Bitch Planet T2 President Bitch – Deconnick et De Landro

Bitch Planet T2 – President Bitch

De Kelly Sue Deconnick et Valentine De Landro

Glénat Comics – 144 pages

Suite de Bitch Planet, Extraordinary Machine, ce deuxième volet comprend aussi cinq épisodes. Il n’y a cependant pas de bonus en fin de volume comme dans le premier tome. Chaque épisode se termine toujours sur une page de fausses publicités, cyniques et sans concessions, qui caricaturent celles qui figuraient au dos des vieux comic book américains ou sur des tracts tout aussi marquants.

Toi aussi, apprends à reconnaître une dangereuse féministe

Le premier tome posait les bases. On y suivait Penny Rolle, Meiko, Kat et Kamau envoyées sur Bitch Planet,  une planète prison travestie en « établissement auxiliaire de conformité » officiellement chargé de rééduquer les femmes déclarées non conformes à la société.
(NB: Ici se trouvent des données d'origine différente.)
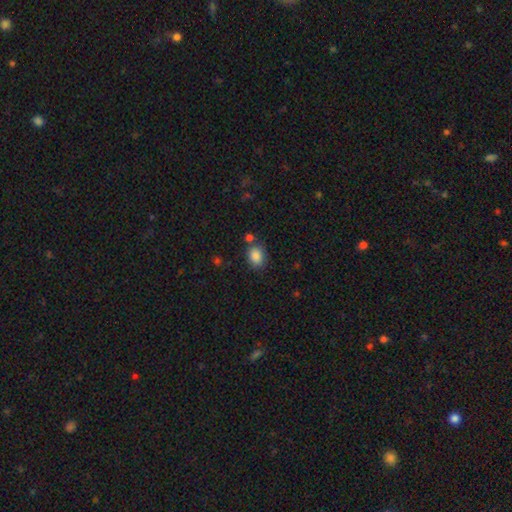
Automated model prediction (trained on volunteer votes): Smooth or featured?
  - smooth: 86% *
  - star or artifact: 9%
  - featured or disk: 4%
How rounded?
  - in between: 62% *
  - round: 37%
  - cigar-shaped: 1%
Merging?
  - none: 71% *
  - minor disturbance: 14%
  - merger: 11%
  - major disturbance: 4%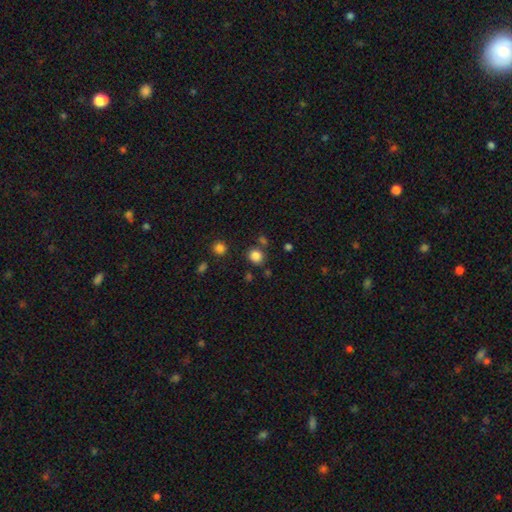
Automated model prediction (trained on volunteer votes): A smooth galaxy with no disk features (83%) that is round (74%). Merging: none (79%).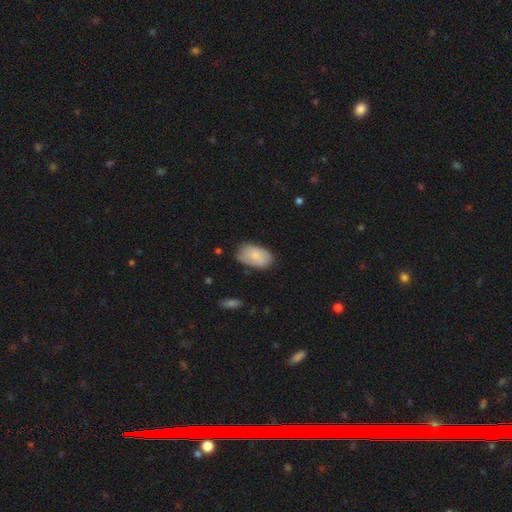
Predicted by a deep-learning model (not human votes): A smooth galaxy with no disk features (75%) that is in between round and cigar-shaped (93%).

Vote fractions:
- Smooth or featured? smooth: 75% / featured or disk: 18% / star or artifact: 6%
- How rounded? in between: 93% / round: 5% / cigar-shaped: 1%
- Merging? none: 75% / minor disturbance: 20% / major disturbance: 4% / merger: 2%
Il en faut d’ailleurs peu pour obtenir ce statut : il suffit de ne pas correspondre au standard de la femme idéale défini par les Pères, leaders éclairés de ce monde magnifique (incarnations physiques du patriarcat, vous l’aurez compris). La femme idéale : belle, jeune, mince, soumise, obéissante, s’épanouissant dans son rôle de femme au foyer docile & disponible pour son mari. On y découvrait, au travers des histoires de chaque personnage, toute la violence de ce monde et les dispositif de coercition ou de contrôle social mis en place (comme le Mégaton, un jeu violent où tous les coups sont permis). On y sentait aussi la révolte couver dans les couloirs de la prison. Le deuxième tome de l’intégrale revient sur le passé de Meiko Maki : ses parents, sous une apparence de conformité parfaite, résistaient à la montée en puissance du Protectorat des Pères en éduquant les enfants (« L’éducation est l’arme la plus puissante pour changer le monde » disait Nelson Mandela) et, pour le père de Meiko, en sabotant délibérément les installations qu’il concevait pour le Protectorat. Ses « erreurs » découvertes conduisent Meiko sur Bitch Planet (le détail dans la BD, mais c’est sordide). C’est aussi le père de Meiko, qui va permettre à la révolte d’éclater. Le lecteur pourra aussi découvrir un peu plus les entrailles de cette planète prison et de plonger un peu plus profondément encore dans l’abject (cf traitement réservé aux transgenres). Mais la révolte gronde aussi sur Terre avec le passage à l’acte d’un groupe d’activistes, les Enfants d’Eleanor Duane, ancienne présidente que l’on dit avoir été assassinée dans l’intérêt des Pères.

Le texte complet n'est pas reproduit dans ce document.